Youtube's hashtag pages and the long-tail
Youtube's new hashtag pages improve discoverability for search engines and open up a long-tail of content to users.
The longtail is a concept SEOs are very familiar with, but it's also a significant differentiator between traditional and internet economics. In his famous Wired essay, Chris Anderson explains it at the hand Amazon's book sales:
“What’s really amazing about the Long Tail is the sheer size of it. Combine enough nonhits on the Long Tail and you’ve got a market bigger than the hits. Take books: The average Barnes & Noble carries 130,000 titles. Yet more than half of Amazon’s book sales come from outside its top 130,000 titles.
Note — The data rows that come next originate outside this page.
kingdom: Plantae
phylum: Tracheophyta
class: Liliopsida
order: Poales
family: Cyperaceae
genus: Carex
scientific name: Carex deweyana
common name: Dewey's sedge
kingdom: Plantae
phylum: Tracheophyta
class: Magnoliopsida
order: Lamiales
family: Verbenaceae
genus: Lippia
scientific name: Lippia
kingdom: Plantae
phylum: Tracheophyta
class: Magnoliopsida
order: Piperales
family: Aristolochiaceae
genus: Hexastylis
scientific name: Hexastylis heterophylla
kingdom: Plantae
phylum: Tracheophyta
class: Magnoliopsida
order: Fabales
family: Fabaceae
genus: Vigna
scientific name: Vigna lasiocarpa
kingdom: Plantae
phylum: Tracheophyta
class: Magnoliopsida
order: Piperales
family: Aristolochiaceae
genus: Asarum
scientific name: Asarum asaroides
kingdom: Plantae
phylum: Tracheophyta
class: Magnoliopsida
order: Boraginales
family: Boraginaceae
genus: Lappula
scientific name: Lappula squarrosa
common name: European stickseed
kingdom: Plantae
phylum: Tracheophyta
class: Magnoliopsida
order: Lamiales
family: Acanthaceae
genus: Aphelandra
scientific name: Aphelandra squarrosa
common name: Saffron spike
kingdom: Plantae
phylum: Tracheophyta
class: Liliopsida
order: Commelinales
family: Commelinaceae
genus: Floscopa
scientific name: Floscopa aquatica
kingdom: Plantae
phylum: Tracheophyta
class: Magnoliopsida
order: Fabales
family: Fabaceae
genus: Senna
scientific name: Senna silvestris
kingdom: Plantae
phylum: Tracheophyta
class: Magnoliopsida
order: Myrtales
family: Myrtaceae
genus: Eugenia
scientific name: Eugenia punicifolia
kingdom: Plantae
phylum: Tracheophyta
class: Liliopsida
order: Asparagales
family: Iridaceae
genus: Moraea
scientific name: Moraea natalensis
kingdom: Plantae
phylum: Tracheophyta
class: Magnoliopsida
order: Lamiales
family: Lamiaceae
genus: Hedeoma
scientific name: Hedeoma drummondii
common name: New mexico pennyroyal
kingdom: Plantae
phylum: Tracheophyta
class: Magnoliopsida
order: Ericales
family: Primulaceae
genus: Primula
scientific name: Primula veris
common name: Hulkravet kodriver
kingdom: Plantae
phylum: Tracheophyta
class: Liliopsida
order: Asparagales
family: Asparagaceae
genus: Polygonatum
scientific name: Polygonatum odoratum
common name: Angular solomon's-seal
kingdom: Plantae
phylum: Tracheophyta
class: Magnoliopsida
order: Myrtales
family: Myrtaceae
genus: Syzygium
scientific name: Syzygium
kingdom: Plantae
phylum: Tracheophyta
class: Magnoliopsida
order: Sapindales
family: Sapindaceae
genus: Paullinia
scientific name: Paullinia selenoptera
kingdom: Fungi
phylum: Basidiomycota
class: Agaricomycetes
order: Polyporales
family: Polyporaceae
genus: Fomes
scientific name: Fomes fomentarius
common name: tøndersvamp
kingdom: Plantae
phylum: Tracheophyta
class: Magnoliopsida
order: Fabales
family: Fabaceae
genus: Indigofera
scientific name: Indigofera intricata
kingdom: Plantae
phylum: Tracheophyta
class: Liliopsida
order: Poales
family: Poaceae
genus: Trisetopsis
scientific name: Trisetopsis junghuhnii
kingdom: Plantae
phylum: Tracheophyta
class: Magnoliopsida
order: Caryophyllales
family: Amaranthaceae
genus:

Consider the implication: If the Amazon statistics are any guide, the market for books that are not even sold in the average bookstore is larger than the market for those that are.”
Anderson's essay from 2004 was related to e-commerce. It was since then applied to location: Booking helps you find hotels outside of big cities, UBER connects you with drivers near you, wherever you live, Doordash delivers food to any suburb. It was also applied to websites: Google brings traffic to any site, not just those listed in a directory. There are many other areas the internet brought the longtail to: software (G2), merchants (Shopify), or music (Spotify). The internet democratized access to niches and minorities.
Google searches are no different. Shorthead keywords have a lot of search volume but ambiguous intent. Longtail keywords have low search volume with clear intent. In aggregate, longtail queries can sum up to way more searches than shorthead keywords, especially when considering the number of people with specific intent. That brings me to Youtube.
Youtube launches hashtag pages
"YouTube is embracing the hashtag. The company has been quietly working on a new feature that allows users to better discover content using hashtags — either by clicking on a hashtag on YouTube or by typing in a hashtag link directly. Before, these actions would return a mix of content related to the hashtag, but not only those videos where the hashtag had been directly used. Now that’s changing, as YouTube has fully rolled out its new 'hashtag landing pages.'
Going forward, when you click on a hashtag on YouTube, you’ll be taken to a dedicated landing page that contains only videos that are using the hashtag. This page is also sorted to keep the “best” videos at the top, YouTube claimed. The ranking algorithm, however, may need some work as it’s currently surfacing an odd mix of both newer and older videos and seems to be heavily dominated by Indian creator content, in several top categories."
Youtube's strategy with hashtag pages is similar to Facebook, Linkedin, Instagram, & co: they use categories like hashtags, people, businesses, or locations to structure their vast data indices. Clubhouse does something similar with Interests and Events (/events) right now. I'm actually surprised Youtube hasn't done this sooner.
Structuring content under accessible URLs makes content available to users and search engines. It's vital because UGC platforms and marketplaces often have so much content that finding it through backlinks, the homepage, and XML sitemaps is not as reliable as a solid internal link structure.
Side note: Youtube loads a lot of duplicate content with unoptimized titles on its plate, which makes the doubt that an SEO had their hand in this. It should have.
Rank = incentive
When you create structure and group content, you build structures that lead to "rank". A video at the top of a hashtag page will be seen more often than one at the bottom - and that's good. A homepage is a feed that has to serve everyone. Platforms either show the most recent and relevant content on it or personalize the homepage. That's good and makes sense, but categories and category pages are the parts of a taxonomy that drive relevance and competition for attention.
Youtube has categories, G2 has categories, and in both cases, it helps users and machines to orient themselves and narrow content further down. It helps them find what they're looking for faster. Ranking on the homepage is either impossible (100% personalization) or unrealistic (because you compete with everyone). Category pages is where it's at. Google, when it started, opened the same opportunity up to billions of sites because ranking for keywords instead of at the top of directories (like Mozilla's DMOZ) is way more economical.
The challenge for platforms is sorting. If the homepage feed is completely personalized, category pages are where content competes for attention. The narrower the playing field, the better you need to be able to sort because relevance is clearly defined. How do you decide what ranks at the top or is the most visible? It's still a hard question.
For tool vendors, hashtag pages are an opportunity to crawl hashtag pages and aggregate the number of channels and videos to display a competition or popularity score.
For users, hashtag pages mean more ways discovery of videos.
Youtube will have to find a way to make hashtag pages discoverable, display relevant content on them, and ensure they provide value. They got the relevance down, but not yet discoverability and optimization. I haven't seen any links between hashtag pages. They're only discoverable through hashtag links on videos, and that's where Youtube misses the point: the goal of the longtail is to bring more niche content to the surface. Let's see if they'll succeed.